Copyright 2006 Lisabeth Protherough
We all have preferences for how we learn best. Are you visual, auditory or kinaesthetic? Put another way, do you like to see what I mean, or prefer to hear my idea or are you someone who likes to experience or feel what is being talked about.
A person's learning style is a combination of how they perceive, then organise and finally process information. Once you're familiar with your learning style, you can take action to help yourself learn faster and more easily.
Plus, learning how to decipher the learning styles of others, like your boss, colleagues, teacher and family can help you strengthen your rapport and influence with them. Determining your own personal learning style is a key to improved performance at work, in training and study, and in social situations. Trainers, teachers and educators are (very slowly) realising that everyone has an optimal way of taking in new information and that some students need to be taught in ways that vary from standard teaching methods. Traditional teaching and assessment has always been aimed at visual learners.
Just as some people have a preference for being right or left-handed, we appear to have a preference for the way we sense the world. To decipher your predominant learning style, the first step is to identify your preferred sense - whether you prefer visual, auditory, or kinaesthetic. As these terms suggest, visual people learn through what they see, auditory learners from what they hear, and kinaesthetic learners from movement and touching.
Although each of us learns in all three of these ways to some degree, most people prefer one over the other two. Do you ever catch yourself saying things like "That looks right to me," or "I get the picture"? Or are you more likely to say, "That sounds right to me," or "That rings a bell"? Or "I like the feel of that," or "I grasp it now"? Expressions like these may be clues to your preferred modality.
If you couldn't see or hear, or if you couldn't feel texture, shape, temperature, weight, or resistance in your environment, you would literally have no way of learning. Most of us learn in many ways, yet we usually favour one modality over the others. Many people don't realise they are favouring one way, because nothing external tells them they are any different from anyone else. Knowing that there are differences goes a long way towards explaining why we have problems understanding and communicating with some people and not with others, and why we handle some situations more easily than others.
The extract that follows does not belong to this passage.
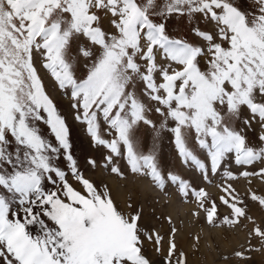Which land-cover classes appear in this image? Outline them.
I'll use <instances>...</instances> for the list:
<instances>
[{"label": "snow or ice", "instance_id": "obj_1", "mask_svg": "<svg viewBox=\"0 0 264 264\" xmlns=\"http://www.w3.org/2000/svg\"><path fill=\"white\" fill-rule=\"evenodd\" d=\"M89 172L264 250V0H0V264H188Z\"/></svg>", "mask_w": 264, "mask_h": 264}, {"label": "rangeland", "instance_id": "obj_2", "mask_svg": "<svg viewBox=\"0 0 264 264\" xmlns=\"http://www.w3.org/2000/svg\"><path fill=\"white\" fill-rule=\"evenodd\" d=\"M77 153H81L80 148H77ZM88 175L98 183L101 181L107 183L114 199L121 207H124L131 198L136 209L142 210L144 226L158 230L162 235L169 231V225L165 222L164 217L171 216L179 230L177 243L181 249L188 253V264H225L222 257L230 254L232 249L238 247L244 240V233L241 230L209 227L203 218L193 217L191 212L194 206L182 203L174 192L166 198L146 184H139L133 188L115 176L100 172H89ZM236 186L241 192L247 187L244 181H240ZM252 186L258 190H264V184L258 180L254 181ZM208 190L213 195L217 193L214 185ZM251 207L255 215L262 214L261 210L254 205ZM196 236H199L200 239L194 248L193 246L196 244L194 237ZM149 251H151L150 246ZM251 257L249 264H264V250L252 253Z\"/></svg>", "mask_w": 264, "mask_h": 264}]
</instances>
So how do you discover your own preferred modality? One simple way is to listen for clues in your speech, as in the expressions above. Another way is to notice your behaviour when you attend a seminar or workshop. Do you seem to get more from reading the handout or from listening to the presenter? Auditory people prefer listening to the material and sometimes get lost if they try to take notes on the subject during the presentation. Visual people prefer to read the handouts and look at the slides the presenter shows. Visual people also take excellent notes. Kinaesthetic learners do best with "hands on" activities and group interaction.
The bad news regarding learning styles is that school and college are easier for people who score highest on the "visual" learning style preference. So if you are predominantly auditory or kinaesthetic, you may be at an initial disadvantage. It's not that visual learners are smarter, it's just that they think in a certain way that matches up perfectly with how schools and examining boards around the world test. They test in the written form – usually 1, 2 or even 3 hour written examinations.
Visual learners think in pictures, so it makes it easier for them to learn and remember new information. For everything they read, it's as if they were watching TV or movies in their heads. There is an old saying - one picture is worth a thousand words. So, when visual learners want to remember what they have learned, they replay that movie in their mind that they already made while they were studying.
By now, you're probably asking, so what about me? "Is there an easy way for me to get higher grades if I my learning style preference is more auditory or more kinaesthetic"?
Yes, there is! And you’ll have to do it because until we come up with a better way to find out what you have learned in school, then written tests are going to be around for a very long time.
So, the tip is to learn how to add some visual thinking strategies to the learning style you already have. That then gives you even more learning abilities.
Those who are having the easiest time with their study think in pictures, and the way you can do that is to pretend that you're going to turn everything you read or hear in the classroom or from a textbook into a movie in your mind.
You know how you look up at the movie screen when you're at the movies - well, if you do the same thing in the classroom to get more "visual", then school or college will get a whole lot easier.
If you're really serious about wanting better grades, then give it a try.
This has been a very brief introduction to this important and exciting area.